> [Text provided]
Re: [md PATCH 4/4] md/bitmap: Don't write bitmap while earlier writes might be in-flight

Shaohua Li <shli@xxxxxxxxxx> · Mon, 7 Nov 2016 14:57:24 -0800

On Tue, Nov 08, 2016 at 07:19:05AM +1100, Neil Brown wrote:
> On Tue, Nov 08 2016, Shaohua Li wrote:
> 
> > On Mon, Nov 07, 2016 at 09:53:42AM +1100, Neil Brown wrote:
> >> On Sat, Nov 05 2016, Shaohua Li wrote:
> >> 
> >> > On Fri, Nov 04, 2016 at 04:46:03PM +1100, Neil Brown wrote:
> >> >> As we don't wait for writes to complete in bitmap_daemon_work, they
> >> >> could still be in-flight when bitmap_unplug writes again.  Or when
> >> >> bitmap_daemon_work tries to write again.
> >> >> This can be confusing and could risk the wrong data being written last.

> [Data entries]
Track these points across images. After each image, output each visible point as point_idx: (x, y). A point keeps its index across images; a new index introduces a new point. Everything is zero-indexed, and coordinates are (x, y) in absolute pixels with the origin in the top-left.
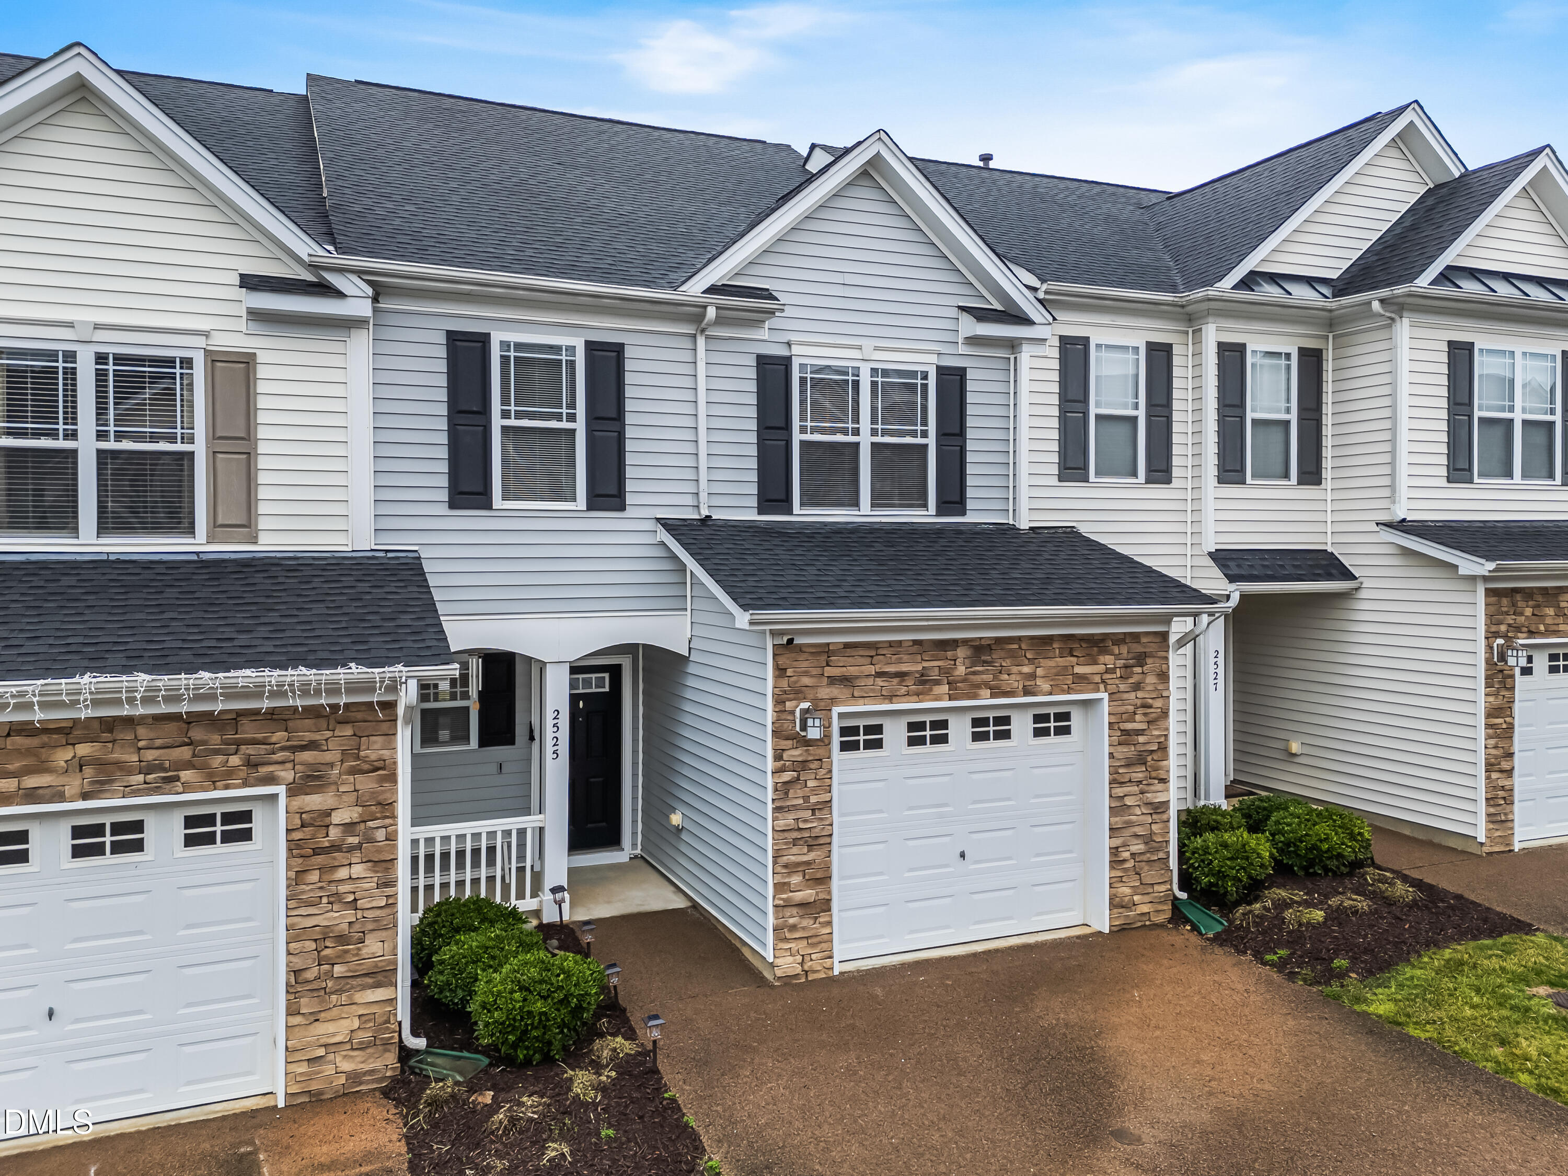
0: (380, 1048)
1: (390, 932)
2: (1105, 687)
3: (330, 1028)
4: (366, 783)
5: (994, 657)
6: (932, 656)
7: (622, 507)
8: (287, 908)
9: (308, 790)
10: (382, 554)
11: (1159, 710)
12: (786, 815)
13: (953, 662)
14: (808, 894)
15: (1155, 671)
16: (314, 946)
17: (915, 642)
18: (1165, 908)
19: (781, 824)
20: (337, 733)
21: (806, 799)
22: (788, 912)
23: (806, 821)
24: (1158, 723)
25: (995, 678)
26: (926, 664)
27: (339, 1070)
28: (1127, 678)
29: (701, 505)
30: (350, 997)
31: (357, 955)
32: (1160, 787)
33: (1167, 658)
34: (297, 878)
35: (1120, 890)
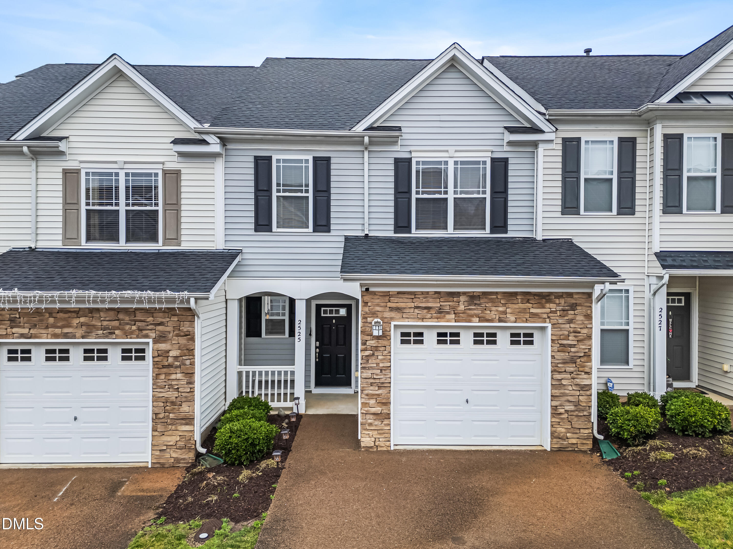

> [Work instruction 1]
In the mailing list thread, which function is said not to wait for writes to complete?
> [Work instruction 2]
Duplicate the passage of the mailing list thread starting at "On Tue, Nov 08, 2016" and ending at "to write again.".
> [Work instruction 3]
Summarize the mailing list thread in two sentences.

> [Exercise output 1]
bitmap_daemon_work

> [Exercise output 2]
On Tue, Nov 08, 2016 at 07:19:05AM +1100, Neil Brown wrote:
> On Tue, Nov 08 2016, Shaohua Li wrote:
> 
> > On Mon, Nov 07, 2016 at 09:53:42AM +1100, Neil Brown wrote:
> >> On Sat, Nov 05 2016, Shaohua Li wrote:
> >> 
> >> > On Fri, Nov 04, 2016 at 04:46:03PM +1100, Neil Brown wrote:
> >> >> As we don't wait for writes to complete in bitmap_daemon_work, they
> >> >> could still be in-flight when bitmap_unplug writes again.  Or when
> >> >> bitmap_daemon_work tries to write again.

> [Exercise output 3]
Shaohua Li replied on Mon, 7 Nov 2016 to the patch "md/bitmap: Don't write bitmap while earlier writes might be in-flight," quoting earlier messages with Neil Brown. The quoted patch text explains that because bitmap_daemon_work doesn't wait for writes to complete, they could still be in-flight when bitmap_unplug or bitmap_daemon_work writes again, which can be confusing and could risk the wrong data being written last.